アドバイスの一つは糖質制限でしたが、糖質制限は短期間では効果があるものの、長期間続けることで心臓の負担が高まるリスクがあることを伝えて、適度な制限に止めたほうがよいと伝えたのですが、徹底した糖質制限が食事指導のメインになってしまいました。
もう一つは筋肉トレーニングとウォーキングの組み合わせについてで、ジムでは筋肉を鍛える運動をしていて、ウォーキングによって脂肪の代謝を高めることをすすめていました。その割合についてのアドバイスが求められましたが、根本的な間違いを指摘しました。

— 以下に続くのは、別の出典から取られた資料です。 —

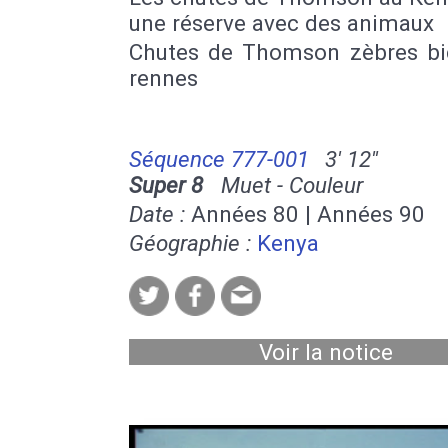
une réserve avec des animaux
Chutes de Thomson zèbres bi
rennes
Séquence 777-001
3' 12''
Super 8
Muet - Couleur
Date :
Années 80 | Années 90
Géographie :
Kenya
Voir la notice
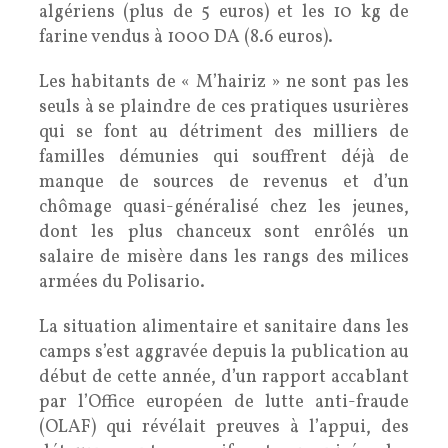
algériens (plus de 5 euros) et les 10 kg de
farine vendus à 1000 DA (8.6 euros).
Les habitants de « M’hairiz » ne sont pas les
seuls à se plaindre de ces pratiques usurières
qui se font au détriment des milliers de
familles démunies qui souffrent déjà de
manque de sources de revenus et d’un
chômage quasi-généralisé chez les jeunes,
dont les plus chanceux sont enrôlés un
salaire de misère dans les rangs des milices
armées du Polisario.
La situation alimentaire et sanitaire dans les
camps s’est aggravée depuis la publication au
début de cette année, d’un rapport accablant
par l’Office européen de lutte anti-fraude
(OLAF) qui révélait preuves à l’appui, des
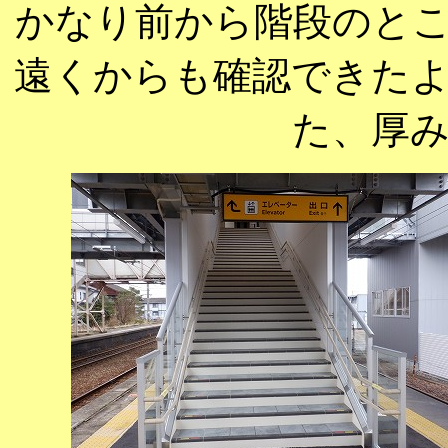
かなり前から階段のと
遠くからも確認できた
た、厚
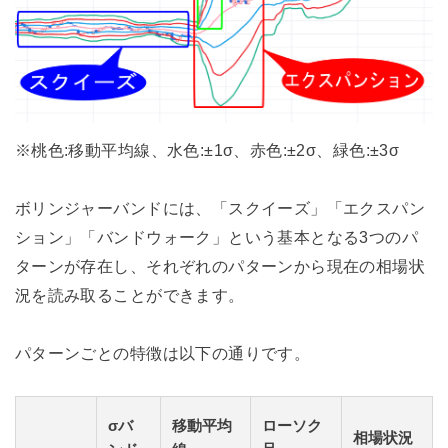
※桃色:移動平均線、水色:±1σ、赤色:±2σ、緑色:±3σ
ボリンジャーバンドには、「スクイーズ」「エクスパン
ション」「バンドウォーク」という基本となる3つのパ
ターンが存在し、それぞれのパターンから現在の相場状
況を読み取ることができます。
パターンごとの特徴は以下の通りです。
σバ
移動平均
ローソク
相場状況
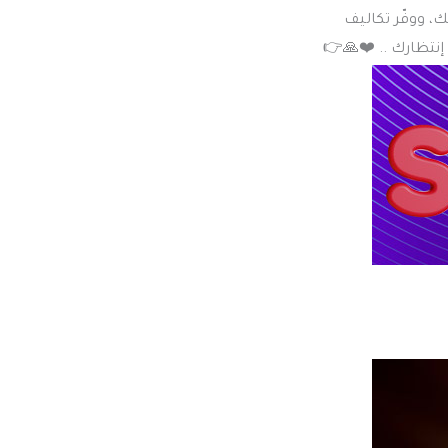
زد مبيعاتك، ووفّر تكاليف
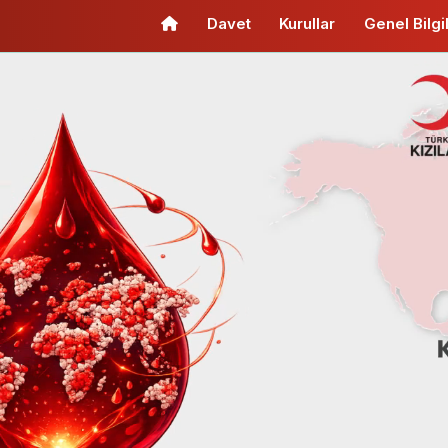
(current)
Davet
Kurullar
Genel Bilgi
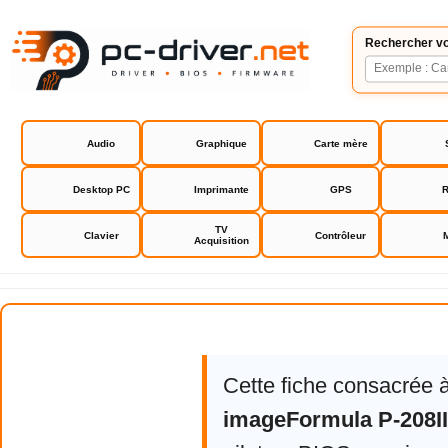
Rechercher vo
Audio
Graphique
Carte mère
Desktop PC
Imprimante
GPS
R
TV
Clavier
Contrôleur
Acquisition
Canon imageFormula P-208II
Cette fiche consacrée 
imageFormula P-208II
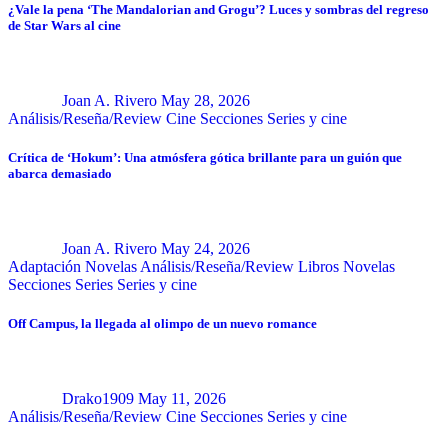
¿Vale la pena ‘The Mandalorian and Grogu’? Luces y sombras del regreso
de Star Wars al cine
Joan A. Rivero
May 28, 2026
Análisis/Reseña/Review
Cine
Secciones
Series y cine
Crítica de ‘Hokum’: Una atmósfera gótica brillante para un guión que
abarca demasiado
Joan A. Rivero
May 24, 2026
Adaptación Novelas
Análisis/Reseña/Review
Libros
Novelas
Secciones
Series
Series y cine
Off Campus, la llegada al olimpo de un nuevo romance
Drako1909
May 11, 2026
Análisis/Reseña/Review
Cine
Secciones
Series y cine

筋肉を強化することによって太くなるのは白筋で、この筋肉はブドウ糖をエネルギー源としています。すぐにエネルギー化されるブドウ糖を取り込んで、瞬発力を生み出しています。無酸素運動でもエネルギーを作り出すことができます。
ウォーキングによって脂肪を代謝させるのは赤筋で、赤筋を鍛えて太くするには持久運動が必要です。脂肪の代謝には酸素が多く必要であるので、有酸素運動のウォーキングが効果的ということです。ジムでのトレーニングで赤筋を鍛える方法もあるのですが、実際に行われていたのは無酸素運動で、鍛えられるのは白筋のほうでした。
筋肉は基礎代謝の30〜35%を消費するので、筋肉が多いほどエネルギー代謝がよくなるのは事実であるとしても、そのときに使われるエネルギー源はブドウ糖です。減らしたいという要望される脂肪(脂肪細胞の中に蓄積されている中性脂肪)を減らすための筋肉強化法ではありません。
そのアドバイスも届かずに、今もきつい筋トレとウォーキングという、あまり効率的とは言いにくい方法が続けられています。